If you follow me on twitter, then you may be aware I'm currently participating in a cruel act of self-deprivation known as a juice cleanse. What brought on this sudden masochistic behavior? I went to the Natural Food Expo this past Sunday and was gifted with boxes of kombucha and fruit smoothies and going on a cleanse seemed like a good way to consume the sudden surplus of liquids. You're right. I didn't exactly think all of this through. After cleansing for a mere forty-eight hours, I feel like a weak and scrawny Tasmanian Devil. The sad part? I'm doing it part-time! Kombucha for breakfast, tea mid-morning, smoothie for lunch, and regular eating once the sun sets. Not bad right? Yet I've ceased all ability to function like a human being. Where's the "cloud nine" feeling I've heard about? The sudden bursts of energy? Lies! I'm done.
My short-lived and futile exercise in setting limitations affirmed what I already knew. I lack self control. Logic and reason may try to take me away from cookies and cream ice cream, but indulging in wanton behavior peppered with all sorts of sugary confections is what I want and what I need. And living life gobbling fluffy clusters of cream puffs is my version of cloud nine.

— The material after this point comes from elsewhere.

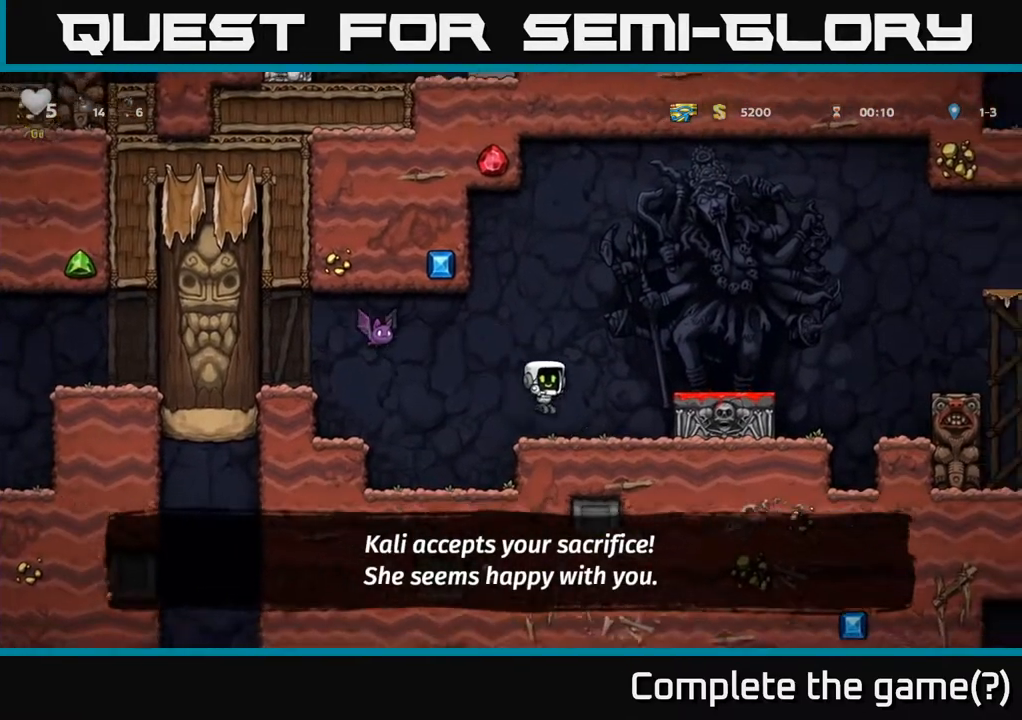
{"buttons": ["DPAD_LEFT"], "left_stick": "center", "right_stick": "center", "events": [[33, "DPAD_RIGHT", "up"], [83, "DPAD_LEFT", "down"], [150, "A", "down"], [150, "X", "down"], [267, "DPAD_LEFT", "up"], [283, "X", "up"], [317, "A", "up"], [433, "DPAD_LEFT", "down"]]}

I may not be able to control my eating habits, but this outfit, worn to a Genlux party, is a showcase in controlled minimalism. The highly structured two|one|two leather sleeved dress from Rewire Attire is further streamlined by the tuxedo-like vest from Collage Boutique. A simple snakeskin Alexander Wang clutch, signature Hermes cuff, and laser cutout sandals from Pour La Victoire keeps the look controlled and simple. Exerting self-control through style choices...that's an exercise I'll never give up on.